History of the Department

Preface

More than 20 years ago, in the Academic Year 2000/2001, the Statement of Purpose reproduced here served as the academic rationale in the course of developing the former Program on Gender and Culture into the Department of Gender Studies at CEU, and of introducing a PhD Program in Comparative Gender Studies.

Constituting the founding document of our Department, we display the, by now “historical,” document below. At the time, an original draft was discussed with the faculty of the then Program on Gender and Culture and the Ad Hoc International Advisory Committee assembled during the transformation. The Statement of Purpose acquired its final form displayed here (with some minor editing and changes to the title) in September 2001, after substantial reworking on the basis of these discussions. 

Susan Zimmermann
Vienna, December 2022 

Summary Statement

The Gender Studies Unit at CEU is a postgraduate program in Gender Studies which will offer an MA and a PhD degree. In addition, the Gender Studies Unit serves as an organizational base for non-degree studies in various forms, as well as for research and other activities1 in the field.

The Gender Studies Unit seeks to interrelate and to bring together Women’s and Gender Studies emerging from a wide range of disciplines in the social sciences and humanities2. The Unit is built with reference to the large and growing body of high quality research and critical theory being developed internationally in Women’s and Gender Studies in the last three decades. It seeks to contribute to the process of developing Gender Studies as a full scale subject field in its own right which is oriented towards the production of socially relevant knowledge on the basis of epistemologies allowing for diversity and integration.

Teaching and scholarship in the Gender Studies Unit are built on strong disciplinary roots, genuine interdisciplinarity, and on integrative and comparative perspectives allowing for the unfolding of Gender Studies as an inclusive subject field. The critique of dominant patterns and global hierarchies in the construction of knowledge(s), social critique, and the development of an interrelated variety of perspectives on gender and in Gender Studies are of crucial importance in the endeavor to produce insights of regional and global relevance. With Central and Eastern Europe as its focal point, Gender Studies at CEU goes beyond looking at the region as something “backward” in comparison to the “West” or alternatively as something “specific” stemming from “indigenous” factors.

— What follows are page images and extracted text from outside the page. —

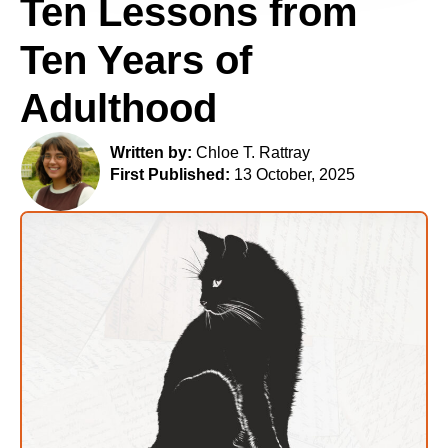
Ten Lessons from
Ten Years of
Adulthood
Written by:
Chloe T. Rattray
First Published:
13 October, 2025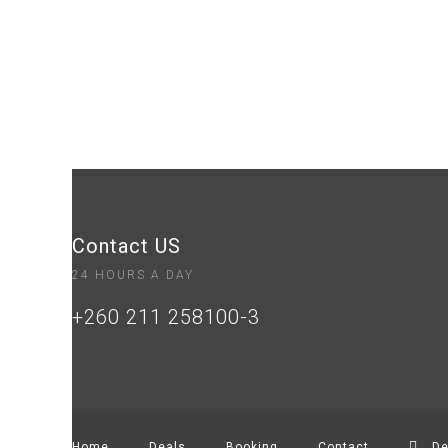
Contact US
24 HOURS A DAY
+260 211 258100-3
Home
Deals
Booking
Contact
De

The complexity of gender is therefore understood as a product of the often unequal entangling of global and local forces in the region. Developing integrative perspectives in Gender Studies also means investigating the complex relations between the symbolic and the social order, the entangled relations between gender, race, and class, and the dynamics combining the (re-)production of social persons and societies. Finally, focusing on gender in all of these senses implies developing self-reflective perspectives in Gender Studies.